Issue: Seasonality obscures other patterns
- Solution: Deseasonalize the data first, show decomposition plot separately, or use seasonal adjustment methods (e.g., X-13ARIMA-SEATS).
Issue: Multiple series have different scales
- Solution: Use dual Y-axes (one left, one right), normalize/standardize series to same scale, or show as percentage change from baseline.

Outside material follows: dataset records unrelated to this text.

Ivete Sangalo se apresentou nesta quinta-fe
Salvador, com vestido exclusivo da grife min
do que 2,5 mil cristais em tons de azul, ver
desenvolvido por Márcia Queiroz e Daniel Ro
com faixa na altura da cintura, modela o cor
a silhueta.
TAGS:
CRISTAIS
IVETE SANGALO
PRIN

Issue: Forecast seems unrealistic
- Solution: Check forecast model assumptions, verify training data quality, shorten forecast horizon, or show confidence intervals to communicate uncertainty.
Issue: Gaps in time series
- Solution: Interpolate missing values, forward/backward fill, explicitly show gaps, or aggregate to coarser time intervals that have complete data.
Issue: Too many data points make chart slow
- Solution: Aggregate to coarser intervals (hourly to daily), downsample data, use WebGL rendering, or show subset with zoom functionality.
Issue: Can't identify change points or anomalies
- Solution: Add reference lines at key dates, use anomaly detection algorithms, color-code anomalous points, or overlay events/annotations.
Issue: Autocorrelation is not visible
- Solution: Create ACF/PACF plots separately, add lagged versions of series, or use specialized time series decomposition tools.
Issue: Comparing multiple periods is difficult
- Solution: Overlay previous period with transparency, show percentage change vs absolute values, or use small multiples for year-over-year comparison.